» **Text passage**:
= = = = =

All Articles

How to Read and Write Avro Files

Avro is a file type that is often use because it is highly compact and fast to read. It is used by Apache Kafka, Apache Hadoop, and other data intensive applications. Boomi integrations are not currently able to read and write avro data. Although, this is possible with Boomi Data Catalog and Prep.

The avro file generally has two parts to it. The first part is the schema and this part is optional. The second part is the binary data. If you view an avro file with a text editor, you will see the two parts on the first line and based on the data there could be more. The first part of the first line would be the schema (and generally starts with Obj). The second part of the first line is the binary data. Part of that data you will be able to read, and other parts will look like random characters. The avro file needs to be confirmed into a file type that Boomi is able to read and write. In this example we are using json as that file type. The scripts below have been successful ran on local atoms but has not been tested on cloud atoms. You will also need to install the Apache Avro jar files. The files can be located here: Apache Avro Library, and is also v1.10.2 is attached to this article. The scripts below have been tested against v1.10.2, which is the most current version at the time the article was written.

The scripts below are meant to be a starting point in your development. The first script (Arvo to Json with a schema) can be used as it is presented. The next script (Arvo to Json without a schema) needs to have an arvo schema created and populated within the script. The last script (Json to Arvo) has some specific parameters with how it was setup and a schema will need to be provided.

To install the Apache Avro library: Boomi Custom Library Documentation

  1. Download the Apache Avro Library.
  2. Log into the Boomi Platform and go to Integration -> Settings -> Account Information and Settings.
  3. Click on Account Libraries and click on Upload a file.
  4. Next go into the Build tab, create a custom library, set it to scripting, and add the avro jar file.
  5. Finally, deploy the custom library to the environment that you are using.

Reading Avro Files with a Schema

The script below will read an avro file and will create one or more json documents from it.

import java.util.Properties 
import java.io.InputStream 
import com.boomi.execution.ExecutionUtil 
import org.apache.avro.Schema
import org.apache.avro.file.DataFileStream 
import org.apache.avro.generic.GenericDatumReader 
import org.apache.avro.generic.GenericRecord
import org.apache.avro.io.DatumReader

logger = ExecutionUtil.getBaseLogger()

= = = = =

» **Raw data**:

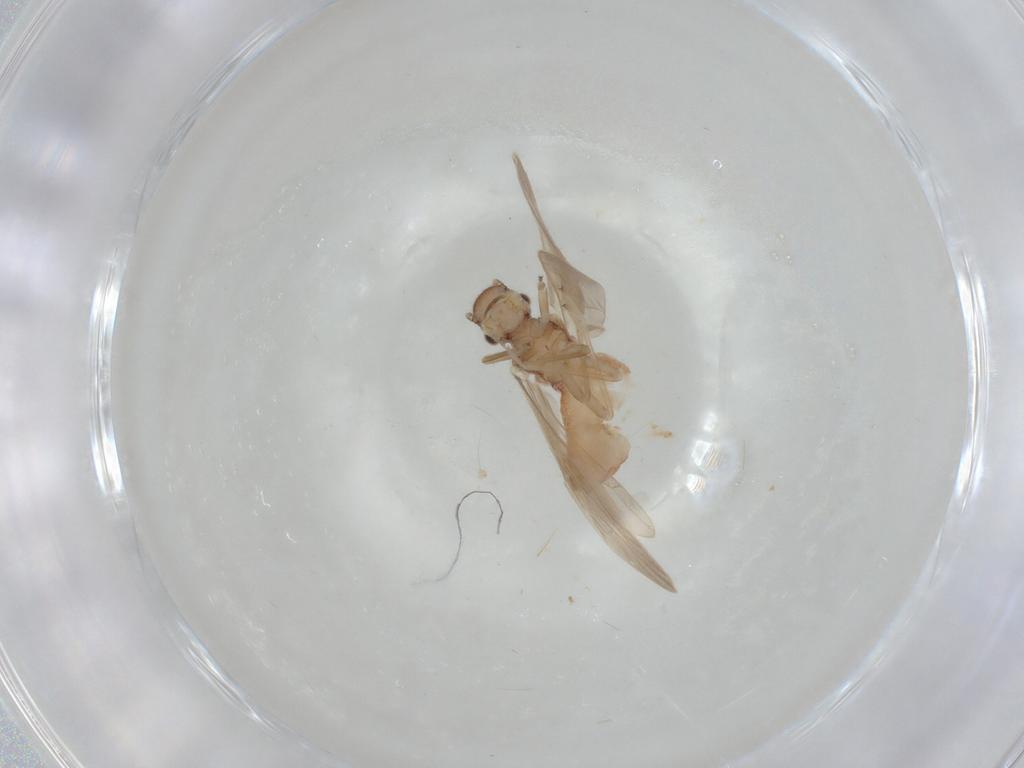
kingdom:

= = = = =

» **Task instructions**:
1. Which version of the Apache Avro library were the scripts in the Avro article tested against?
2. Continue the Avro article from the point where it stops.
The lines after the Avro article are separate material.

» **The answers**:
1. v1.10.2

2.
for (int i = 0; i < dataContext.getDataCount(); i++) { 
	InputStream is = dataContext.getStream(i) 
    Properties props = dataContext.getProperties(i) //Set the schema 
    
    DatumReader<GenericRecord> datumReader = new 
    GenericDatumReader<GenericRecord>(); DataFileStream<GenericRecord> 
    dataFileStream = new DataFileStream<GenericRecord>(is, datumReader)
    Schema schema = dataFileStream.getSchema(); logger.info("Schema used: " + schema)
    // Write the data to json 
    GenericRecord record = null
    while (dataFileStream.hasNext()) { 
    	record = dataFileStream.next(record)
        is = new ByteArrayInputStream(record.toString().getBytes('UTF-8')) 	
        dataContext.storeStream(is, props) 
	}
}

Reading Avro Files without a Schema

If the schema is not included within the avro file, a few additional steps need to occur to tell the interpreter how to interpret the binary avro data. You will need to create the schema that is being used. In this example I am hard coding an avro schema (the variable is named schemaString), but it could also be set other ways.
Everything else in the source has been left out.